**Your instructions**
One number is the whole answer: the tally of lines in the records that include the word "engrenages".

**Supplied records**
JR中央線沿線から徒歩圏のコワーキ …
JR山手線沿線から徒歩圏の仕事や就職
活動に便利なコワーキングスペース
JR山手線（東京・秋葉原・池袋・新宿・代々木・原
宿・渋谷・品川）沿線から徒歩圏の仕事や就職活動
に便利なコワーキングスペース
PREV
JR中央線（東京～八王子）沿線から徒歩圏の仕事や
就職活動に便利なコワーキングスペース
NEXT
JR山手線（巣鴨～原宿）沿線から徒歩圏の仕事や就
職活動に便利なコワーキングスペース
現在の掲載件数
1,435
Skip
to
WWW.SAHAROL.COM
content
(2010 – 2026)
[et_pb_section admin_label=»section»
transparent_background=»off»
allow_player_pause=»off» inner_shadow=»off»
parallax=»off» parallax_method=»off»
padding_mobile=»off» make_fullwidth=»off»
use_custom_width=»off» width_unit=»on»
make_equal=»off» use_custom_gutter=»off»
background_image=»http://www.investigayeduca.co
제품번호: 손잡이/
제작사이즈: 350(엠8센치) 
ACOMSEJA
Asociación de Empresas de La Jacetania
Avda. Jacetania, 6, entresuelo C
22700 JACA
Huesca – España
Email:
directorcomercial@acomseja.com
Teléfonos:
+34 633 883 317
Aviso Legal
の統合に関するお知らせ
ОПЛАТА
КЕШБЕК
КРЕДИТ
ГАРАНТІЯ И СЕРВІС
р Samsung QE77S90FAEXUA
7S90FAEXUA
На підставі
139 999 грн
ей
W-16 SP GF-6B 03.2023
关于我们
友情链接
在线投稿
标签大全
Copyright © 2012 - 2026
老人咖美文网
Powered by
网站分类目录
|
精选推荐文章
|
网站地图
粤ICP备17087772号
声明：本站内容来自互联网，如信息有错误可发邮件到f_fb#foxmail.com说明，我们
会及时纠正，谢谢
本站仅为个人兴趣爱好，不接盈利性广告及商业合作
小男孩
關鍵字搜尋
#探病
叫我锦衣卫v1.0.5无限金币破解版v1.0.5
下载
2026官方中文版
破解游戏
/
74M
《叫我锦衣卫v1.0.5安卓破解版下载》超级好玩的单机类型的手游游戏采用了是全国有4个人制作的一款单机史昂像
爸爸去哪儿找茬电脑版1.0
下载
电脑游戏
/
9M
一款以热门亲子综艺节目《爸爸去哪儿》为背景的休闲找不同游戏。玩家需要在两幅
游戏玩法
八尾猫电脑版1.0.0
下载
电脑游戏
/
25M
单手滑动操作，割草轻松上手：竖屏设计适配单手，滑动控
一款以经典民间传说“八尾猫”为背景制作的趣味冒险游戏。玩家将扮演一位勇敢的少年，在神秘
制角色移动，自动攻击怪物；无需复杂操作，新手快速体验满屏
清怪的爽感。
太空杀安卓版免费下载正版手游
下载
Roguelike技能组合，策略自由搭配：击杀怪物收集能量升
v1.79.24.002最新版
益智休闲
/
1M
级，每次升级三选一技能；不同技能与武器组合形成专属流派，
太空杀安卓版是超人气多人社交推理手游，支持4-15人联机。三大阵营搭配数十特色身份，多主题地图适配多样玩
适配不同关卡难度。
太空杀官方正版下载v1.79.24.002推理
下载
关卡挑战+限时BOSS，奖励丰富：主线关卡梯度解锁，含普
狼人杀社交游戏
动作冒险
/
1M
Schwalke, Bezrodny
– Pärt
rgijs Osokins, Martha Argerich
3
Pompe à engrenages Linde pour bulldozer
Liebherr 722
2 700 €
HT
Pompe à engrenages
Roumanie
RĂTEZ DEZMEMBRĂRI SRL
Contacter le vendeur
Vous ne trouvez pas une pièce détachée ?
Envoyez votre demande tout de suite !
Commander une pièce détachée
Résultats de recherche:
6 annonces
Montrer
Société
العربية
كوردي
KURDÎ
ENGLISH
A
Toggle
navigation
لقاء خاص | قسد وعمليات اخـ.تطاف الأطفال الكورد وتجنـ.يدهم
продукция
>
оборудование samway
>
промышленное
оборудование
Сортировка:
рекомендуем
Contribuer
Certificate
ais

**Result below**
2